Now comes the sugar industry. The producers of this country’s sugar—the planters and the millers—led by the group Tatak Kalamay, are up in arms against a Senate resolution that will allow the members of the Philippine Chamber of Agriculture and Food (PCAF) and the Philippine Food Producers and Exporters Organization (PFPEO) to freely—i.e., without need for SRA (Sugar Regulatory Administration)—import sugar. “The deregulated entry of subsidized sugar into the Philippine market will be disastrous to our industry,” Tatak Kalamay has claimed.

The current travails of the rice and sugar industries—arguably this country’s two most important agricultural industries—have brought into focus the entire concept of international exchange of goods and services. Why do the producers and consumers of one country import goods and services from another country? And why are a country’s producers of goods and services able to sell their products to another country?

The answer may be that an exported product or service is unavailable in the importing country. But in the great majority of cases the answer is price-competitiveness. People buy goods and services from another country because, generally, the other country’s goods and services are less expensive; on the other hand, a country’s producer of goods and services are able to penetrate the markets of other countries because, generally, they are able to out-compete, price-wise, the producers of the same goods and services in the importing country.

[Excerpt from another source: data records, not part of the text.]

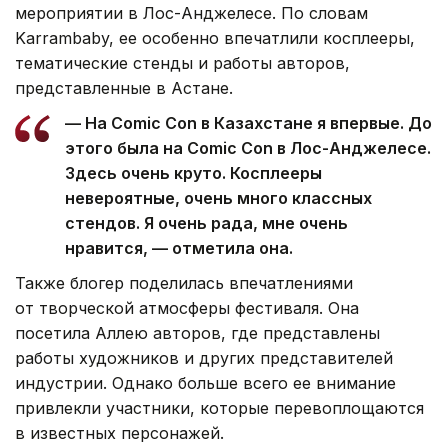
мероприятии в Лос-Анджелесе. По словам
Karrambaby, ее особенно впечатлили косплееры,
тематические стенды и работы авторов,
представленные в Астане.
— На Comic Con в Казахстане я впервые. До
этого была на Comic Con в Лос-Анджелесе.
Здесь очень круто. Косплееры
невероятные, очень много классных
стендов. Я очень рада, мне очень
нравится, — отметила она.
Также блогер поделилась впечатлениями
от творческой атмосферы фестиваля. Она
посетила Аллею авторов, где представлены
работы художников и других представителей
индустрии. Однако больше всего ее внимание
привлекли участники, которые перевоплощаются
в известных персонажей.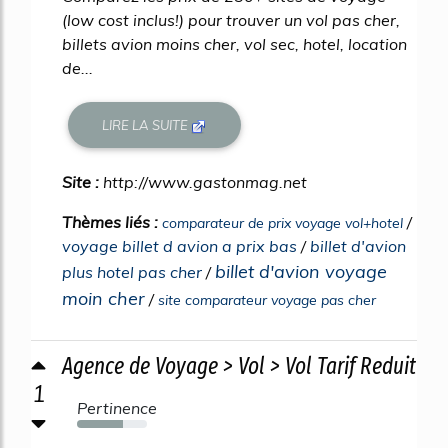
(low cost inclus!) pour trouver un vol pas cher,
billets avion moins cher, vol sec, hotel, location
de...
LIRE LA SUITE
Site :
http://www.gastonmag.net
Thèmes liés :
/
comparateur de prix voyage vol+hotel
voyage billet d avion a prix bas
/
billet d'avion
billet d'avion voyage
plus hotel pas cher
/
moin cher
/
site comparateur voyage pas cher
Agence de Voyage > Vol > Vol Tarif Reduit
1
Pertinence
65%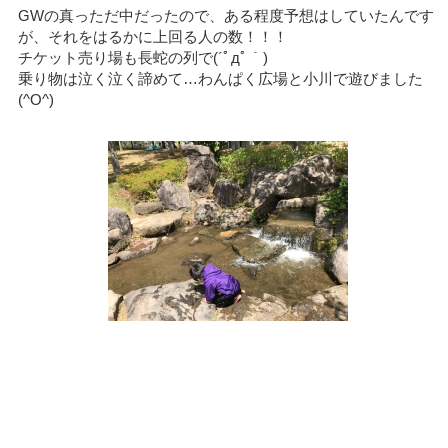
GWの真っただ中だったので、ある程度予想はしていたんです
が、それをはるかに上回る人の数！！！
チケット売り場も長蛇の列で(´ﾟдﾟ｀)
乗り物は泣く泣く諦めて…わんぱく広場と小川で遊びました
(^O^)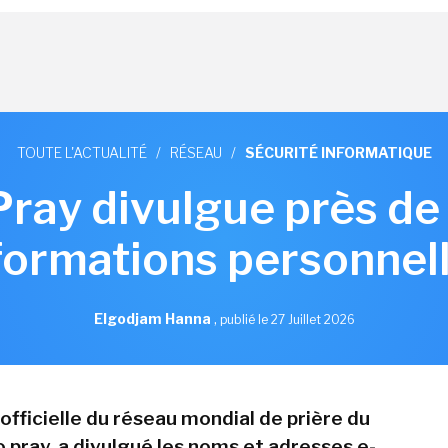
TOUTE L'ACTUALITÉ
/
RÉSEAU
/
SÉCURITÉ INFORMATIQUE
 Pray divulgue près d
formations personnel
Elgodjam Hanna
,
publié le 27 Juillet 2026
 officielle du réseau mondial de prière du
o pray, a divulgué les noms et adresses e-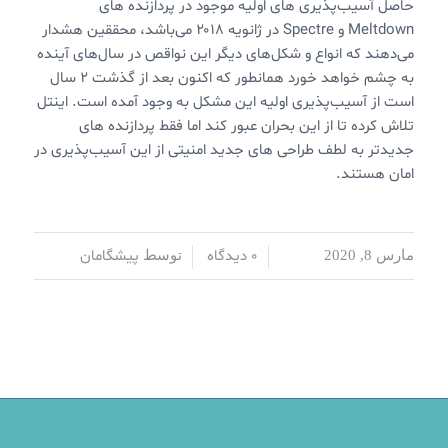
حاصل آسیب‌پذیری های اولیه موجود در پردازنده های
Meltdown و Spectre در ژانویه ۲۰۱۸ می‌باشد، محققین هشدار
می‌دهند که انواع و شکل‌های دیگر این نواقص در سال‌های آینده
به چشم خواهد خورد همانطور که اکنون بعد از گذشت ۲ سال
است از آسیب‌پذیری اولیه این مشکل به وجود آمده است. اینتل
تلاش کرده تا از این بحران عبور کند اما فقط پردازنده های
جدیدتر به لطف طراحی های جدید امنیتی از این آسیب‌پذیری در
امان هستند.
0 دیدگاه
پیشگامان
مارس 8, 2020
/
/
توسط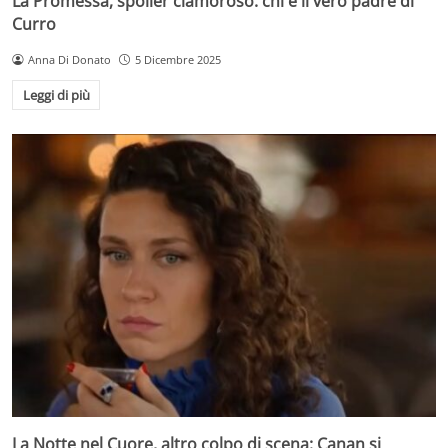
La Promessa, spoiler clamoroso: chi è il vero padre di
Curro
Anna Di Donato
5 Dicembre 2025
Leggi di più
La Notte nel Cuore, altro colpo di scena: Canan si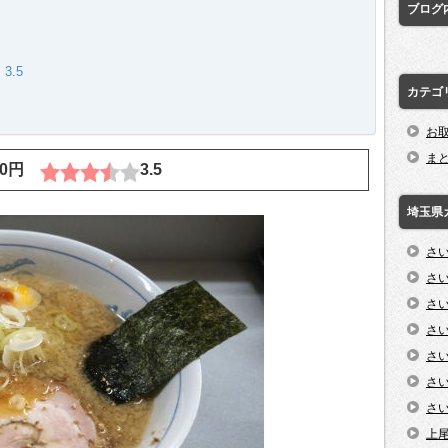
ブログ
3.5
カテゴ
お
ま
00円
3.5
埼玉県
さ
さ
さ
さ
さ
さ
さ
上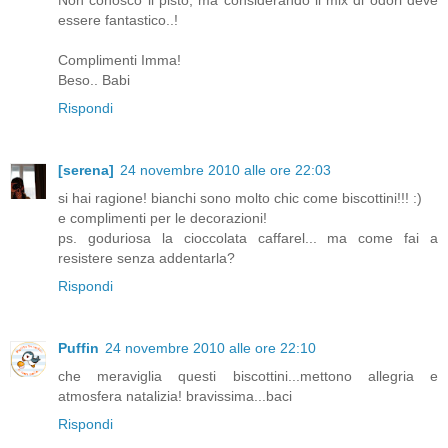
Non conosco il pisto, ma considerando il mix di odori deve
essere fantastico..!
Complimenti Imma!
Beso.. Babi
Rispondi
[serena]
24 novembre 2010 alle ore 22:03
si hai ragione! bianchi sono molto chic come biscottini!!! :)
e complimenti per le decorazioni!
ps. goduriosa la cioccolata caffarel... ma come fai a
resistere senza addentarla?
Rispondi
Puffin
24 novembre 2010 alle ore 22:10
che meraviglia questi biscottini...mettono allegria e
atmosfera natalizia! bravissima...baci
Rispondi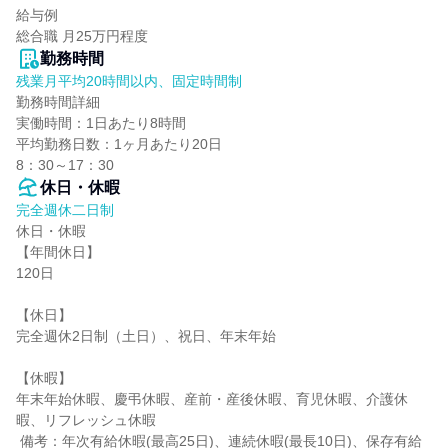
給与例

総合職 月25万円程度
勤務時間
残業月平均20時間以内、固定時間制
勤務時間詳細

実働時間：1日あたり8時間

平均勤務日数：1ヶ月あたり20日

8：30～17：30
休日・休暇
完全週休二日制
休日・休暇

【年間休日】

120日

【休日】

完全週休2日制（土日）、祝日、年末年始

【休暇】

年末年始休暇、慶弔休暇、産前・産後休暇、育児休暇、介護休
暇、リフレッシュ休暇

 備考：年次有給休暇(最高25日)、連続休暇(最長10日)、保存有給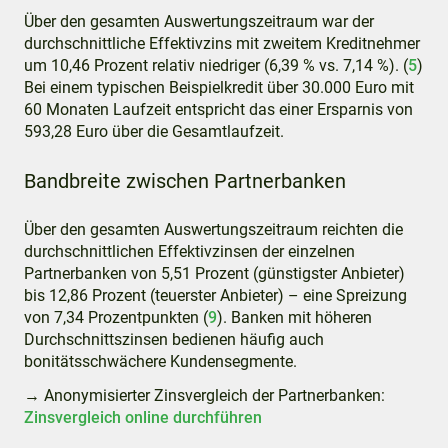
Über den gesamten Auswertungszeitraum war der
durchschnittliche Effektivzins mit zweitem Kreditnehmer
um 10,46 Prozent relativ niedriger (6,39 % vs. 7,14 %). (
5
)
Bei einem typischen Beispielkredit über 30.000 Euro mit
60 Monaten Laufzeit entspricht das einer Ersparnis von
593,28 Euro über die Gesamtlaufzeit.
Bandbreite zwischen Partnerbanken
Über den gesamten Auswertungszeitraum reichten die
durchschnittlichen Effektivzinsen der einzelnen
Partnerbanken von 5,51 Prozent (günstigster Anbieter)
bis 12,86 Prozent (teuerster Anbieter) – eine Spreizung
von 7,34 Prozentpunkten (
9
). Banken mit höheren
Durchschnittszinsen bedienen häufig auch
bonitätsschwächere Kundensegmente.
→ Anonymisierter Zinsvergleich der Partnerbanken:
Zinsvergleich online durchführen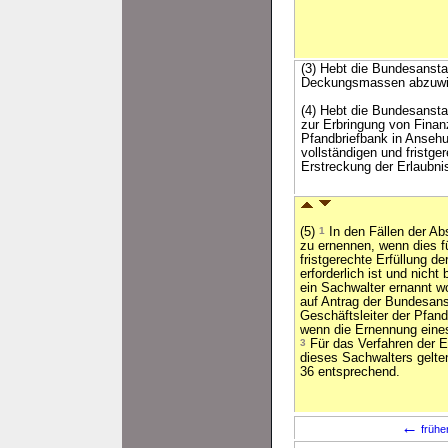
(3) Hebt die Bundesanstal
Deckungsmassen abzuwi
(4) Hebt die Bundesanst
zur Erbringung von Finanz
Pfandbriefbank in Ansehu
vollständigen und fristger
Erstreckung der Erlaubni
(5)
1
In den Fällen der Ab
zu ernennen, wenn dies fü
fristgerechte Erfüllung de
erforderlich ist und nicht
ein Sachwalter ernannt w
auf Antrag der Bundesans
Geschäftsleiter der Pfand
wenn die Ernennung eines
3
Für das Verfahren der E
dieses Sachwalters gelten
36 entsprechend.
←
frühe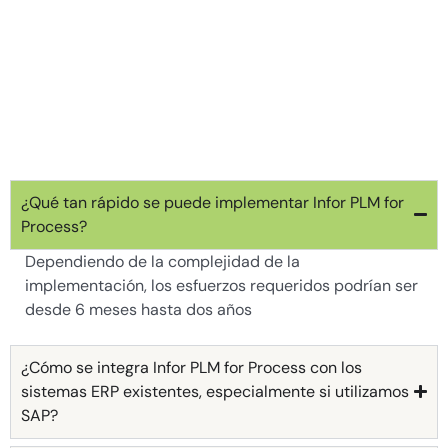
¿Qué tan rápido se puede implementar Infor PLM for
Process?
Dependiendo de la complejidad de la
implementación, los esfuerzos requeridos podrían ser
desde 6 meses hasta dos años
¿Cómo se integra Infor PLM for Process con los
sistemas ERP existentes, especialmente si utilizamos
SAP?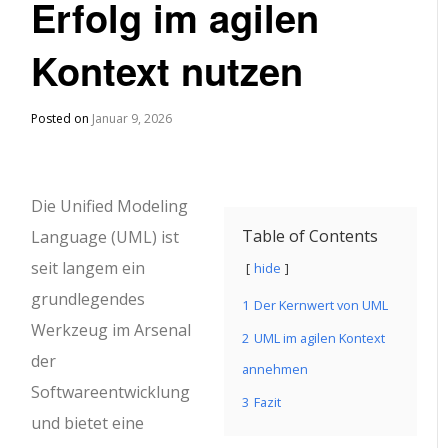
Erfolg im agilen
Kontext nutzen
Posted on
Januar 9, 2026
Die Unified Modeling
Table of Contents
Language (UML) ist
seit langem ein
hide
grundlegendes
1
Der Kernwert von UML
Werkzeug im Arsenal
2
UML im agilen Kontext
der
annehmen
Softwareentwicklung
3
Fazit
und bietet eine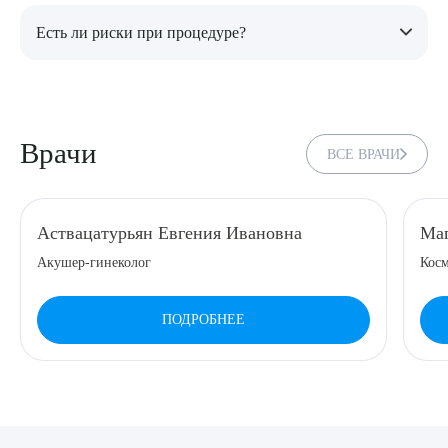
Результат операции является постоянным, поскольку
Есть ли риски при процедуре?
удаленные ткани не восстанавливаются.
Как и при любом хирургическом вмешательстве, возможны
отеки, небольшие гематомы или временная потеря
чувствительности, которые проходят в период
Врачи
восстановления.
ВСЕ ВРАЧИ
Аствацатурьян Евгения Ивановна
Маг
Акушер-гинеколог
Косм
ПОДРОБНЕЕ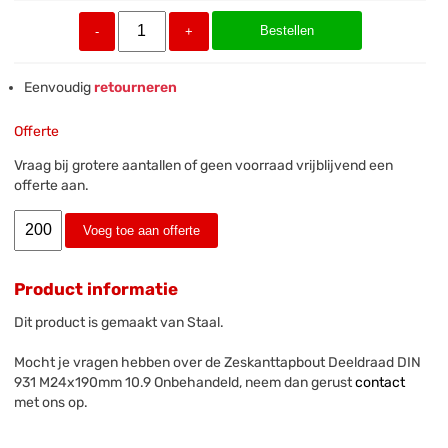
Bestellen
-
+
Eenvoudig
retourneren
Offerte
Vraag bij grotere aantallen of geen voorraad vrijblijvend een
offerte aan.
Voeg toe aan offerte
Product informatie
Dit product is gemaakt van Staal.
Mocht je vragen hebben over de Zeskanttapbout Deeldraad DIN
931 M24x190mm 10.9 Onbehandeld, neem dan gerust
contact
met ons op.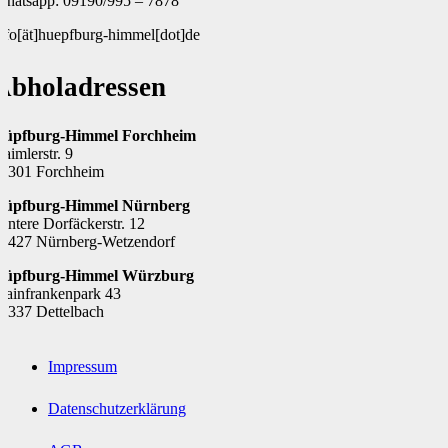
hatsapp: 09190/995 – 7878
nfo[ät]huepfburg-himmel[dot]de
Abholadressen
Hüpfburg-Himmel Forchheim
aimlerstr. 9
1301 Forchheim
Hüpfburg-Himmel Nürnberg
intere Dorfäckerstr. 12
0427 Nürnberg-Wetzendorf
Hüpfburg-Himmel Würzburg
ainfrankenpark 43
7337 Dettelbach
Impressum
Datenschutzerklärung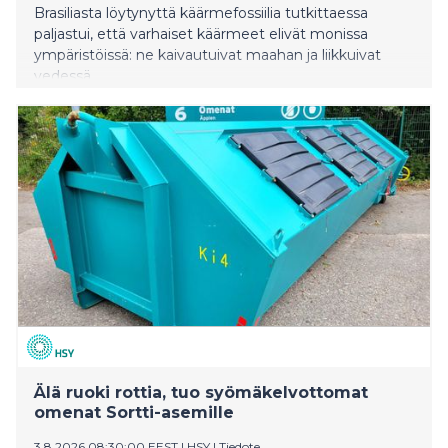
Brasiliasta löytynyttä käärmefossiilia tutkittaessa
paljastui, että varhaiset käärmeet elivät monissa
ympäristöissä: ne kaivautuivat maahan ja liikkuivat
vedessä.
Älä ruoki rottia, tuo syömäkelvottomat
omenat Sortti-asemille
3.8.2026 08:30:00 EEST
|
HSY
|
Tiedote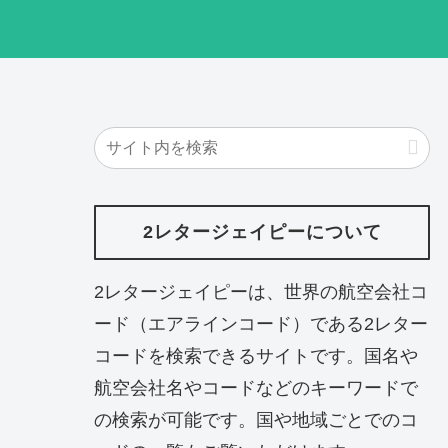
2レタージェイピーについて
2レタージェイピーは、世界の航空会社コ
ード（エアラインコード）である2レター
コードを検索できるサイトです。国名や
航空会社名やコードなどのキーワードで
の検索が可能です。国や地域ごとでのコ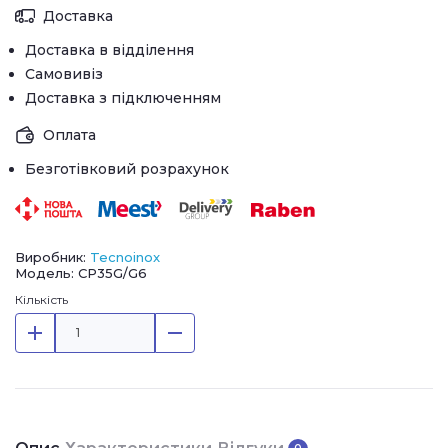
Доставка
Доставка в відділення
Самовивіз
Доставка з підключенням
Оплата
Безготівковий розрахунок
Виробник:
Tecnoinox
Модель: CP35G/G6
Кількість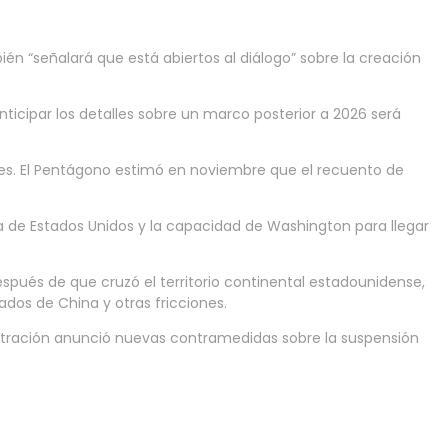
ién “señalará que está abiertos al diálogo” sobre la creación
Anticipar los detalles sobre un marco posterior a 2026 será
ses. El Pentágono estimó en noviembre que el recuento de
rza de Estados Unidos y la capacidad de Washington para llegar
spués de que cruzó el territorio continental estadounidense,
dos de China y otras fricciones.
istración anunció nuevas contramedidas sobre la suspensión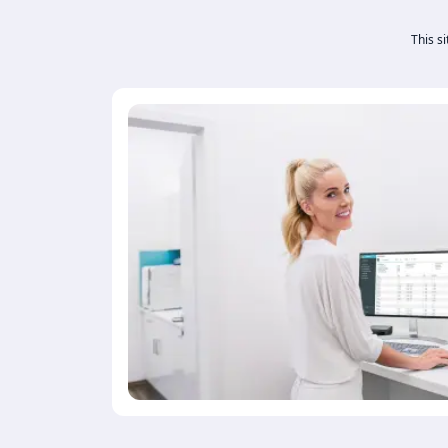
This s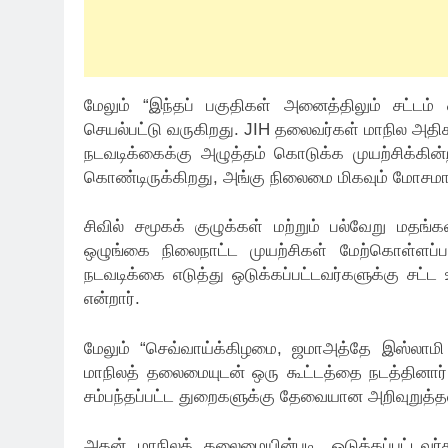
மேலும் “இந்தப் பகுதிகள் அனைத்திலும் சட்டம்
செயல்பட்டு வருகிறது. JIH தலைவர்கள் மாநில அதி
நடவடிக்கைக்கு அழுத்தம் கொடுக்க முயற்சிக்கின்றன
கொண்டிருக்கிறது, அங்கு நிலைமை மிகவும் மோசமா
சிவில் சமூகக் குழுக்கள் மற்றும் பல்வேறு மதங
ஒழுங்கை நிலைநாட்ட முயற்சிகள் மேற்கொள்ளப்ப
நடவடிக்கை எடுத்து ஒடுக்கப்பட்டவர்களுக்கு சட்ட
என்றார்.
மேலும் “செவ்வாய்க்கிழமை, ஜமாஅத்தே இஸ்லாமி 
மாநிலத் தலைமையுடன் ஒரு கூட்டத்தை நடத்தினார்
சம்பந்தப்பட்ட துறைகளுக்கு தேவையான அறிவுறுத்
அதன் மாநிலத் தலைமையின்படி, ஒடுக்கப்பட்டவர்க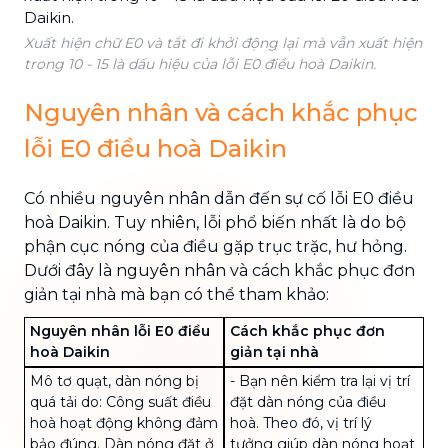
Xuất hiện chữ E0 và tắt đi khởi động lại mà vẫn xuất hiện
trong 10 - 15 là dấu hiệu của lỗi E0 điều hoà Daikin.
Nguyên nhân và cách khắc phục
lỗi E0 điều hoà Daikin
Có nhiều nguyên nhân dẫn đến sự cố lỗi E0 điều
hoà Daikin. Tuy nhiên, lỗi phổ biến nhất là do bộ
phận cục nóng của điều gặp trục trặc, hư hỏng.
Dưới đây là nguyên nhân và cách khắc phục đơn
giản tại nhà mà bạn có thể tham khảo:
Nguyên nhân lỗi E0 điều
Cách khắc phục đơn
hoà Daikin
giản tại nhà
Mô tơ quạt, dàn nóng bị
- Bạn nên kiểm tra lại vị trí
quá tải do:
Công suất điều
đặt dàn nóng của điều
hoà
hoạt động không đảm
hoà. Theo đó, vị trí lý
bảo đúng. Dàn nóng đặt ở
tưởng giúp dàn nóng hoạt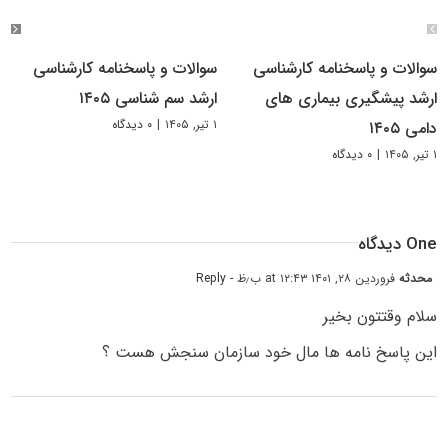
سوالات و پاسخنامه کارشناسی
سوالات و پاسخنامه کارشناسی
ارشد پیشگیری بیماری های
ارشد سم شناسی ۱۴۰۵
۱ تیر, ۱۴۰۵
|
۰ دیدگاه
دامی ۱۴۰۵
۱ تیر, ۱۴۰۵
|
۰ دیدگاه
One دیدگاه
محدثه
فروردین ۲۸, ۱۴۰۱ at ۱۲:۴۳ ب٫ظ
- Reply
سلام وقتتون بخیر
این پاسخ نامه ها مال خود سازمان سنجش هست ؟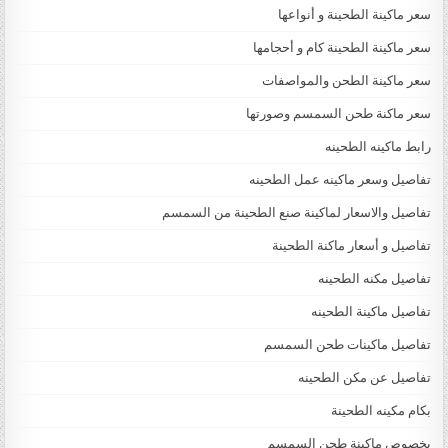
سعر ماكينة الطحينة و أنواعها
سعر ماكينة الطحينة كام و أحجامها
سعر ماكينة الطحن والمواصفات
سعر ماكنة طحن السمسم وصورتها
رابط ماكينه الطحينه
تفاصيل وسعر ماكينه عمل الطحينه
تفاصيل والاسعار لماكينة صنع الطحينة من السمسم
تفاصيل و أسعار ماكنة الطحينة
تفاصيل مكنه الطحينه
تفاصيل ماكينة الطحينه
تفاصيل ماكينات طحن السمسم
تفاصيل عن مكن الطحينه
بكام مكينه الطحينة
بخصوص ماكينة طحن السمسم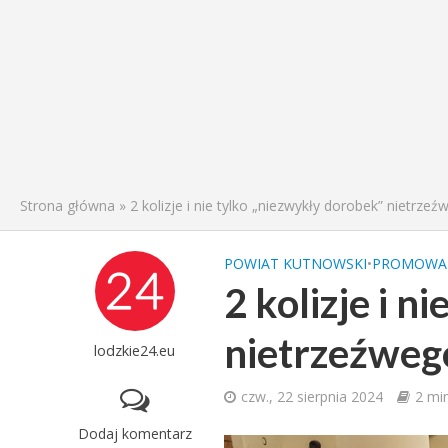
Strona główna
»
2 kolizje i nie tylko „niezwykły dorobek” nietrze
POWIAT KUTNOWSKI
•
PROMOWA
2 kolizje i n
nietrzeźweg
lodzkie24.eu
czw., 22 sierpnia 2024
2 mi
Dodaj komentarz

It boils down to price-competitiveness. If the rice traders have been importing a lot of rice since the effectivity of the Rice Tarrification Act—making the Philippines the No. 1 rice importer in 2019, according to the US Department of Agriculture—it is because of their perception that they can out-compete this country’s rice farmers. And if the members of PCAF and PFPEO want to import their sugar requirements from countries like Thailand and Taiwan, it is because of their production costs, with resulting product affordability.

Limiting the entry of foreign rice, sugar and whatever-else to the Philippine market is the wrong answer to a correct question. Repealing the Rice Tariffication Act and making SRA less accommodating toward import requests is akin to the proverbial putting-a-finger-in-the-dike approach to problems. Or like a latter-day King Canute ordering the rollback of the tide.

Except for a brief period in the late 1960s, when the government went all-out to achieve self-sufficiency and an exportable surplus, the Philippine rice industry has received nothing but lip service and pious promises from the politicians in Congress and the Executive Department. Inputs like credit, irrigation and marketing support have been consistently short. Little wonder that the Thais, Vietnamese and Taiwanese can produce mankind’s No. 1 staple at much less cost than the Filipino rice farmer.

Once one of the world’s leading sugar industries, the Philippine sugar industry has been in steady decline since the expiry of the Laurel-Langley Agreement, which gave the Philippines a preferential position—a whopping market quota at US market prices—for 20 years. Unfortunately, the sugar industry, which is situated mainly in the islands of Negros and Panay, did not take full advantage of Laurel-Langley to modernize its facilities and upgrade its practices for the decades ahead. Again, little wonder that the beverage producers and food processors want to buy foreign sugar.

The rice and sugar planters and millers need the government’s all-out help. But withdrawal of the Rice Tariffication Act and SRA tightening of sugar imports are not the answer. The answer is for the government to make it possible for Filipino rice and sugar farmers to produce competitively.